Almost everything man needs for everyday life is not made by himself. Food, clothing, wool, leather, but also construction materials, crude oil, all these are taken from other beings. What can man produce from his own existence? How can he provide for himself and others? He cannot even cover his nakedness on his own terms. He must exploit all kinds of creatures in order to survive. Even covering himself in his own body hair needs the work of a life span.

The pictorial language here hints to the Renaissance: A distinguished, place- and dateless portrayal that only tries to respond to an individual capable of assuring themselves of their subjectivity. The transition to nominalism (via moderna) that teaches approval and realization of the individual thing, the subject, penetrates society in the 15th and 16th century BC and becomes more and more apparent in the visual arts.
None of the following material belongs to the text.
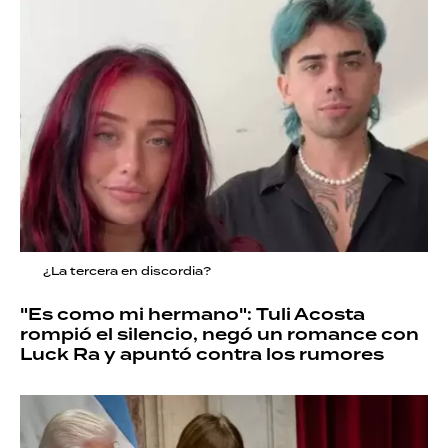
¿La tercera en discordia?
"Es como mi hermano": Tuli Acosta
rompió el silencio, negó un romance con
Luck Ra y apuntó contra los rumores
Not only noble people now have their portrays painted as proud, lordly and independent, but also the middle class. These representative artworks often convey social rank through sumptuous garments and ornate headpieces. Here, this is replaced by an object that does not represent self-assured power but can rather be interpreted as a symbol of self-effacing. The liberation of medieval man to a modern, free subject comes to an end when the subject’s woes on one hand, now only self-implicating, and Creation’s exhaustion caused by irreversible and ruthless emancipation of man from nature become all too apparent. The hat’s shape is borrowed from the sikke, the headdress of sufi dervishes. The word dervish in standard Urdu language, darwaishanathabiyath, also means the attitude of attaching little value to material possessions and worldly reputation. Its alternative translation as “beggar” also implies that someone who is on their way to sufism will realize their own “penuriousness in the face of God’s abundance”. The sikke in its traditional form

as a cone-shaped felt cap probably goes back to the headdresses of magicians in ancient Persia or the caps of wandering disciples of Zoroaster.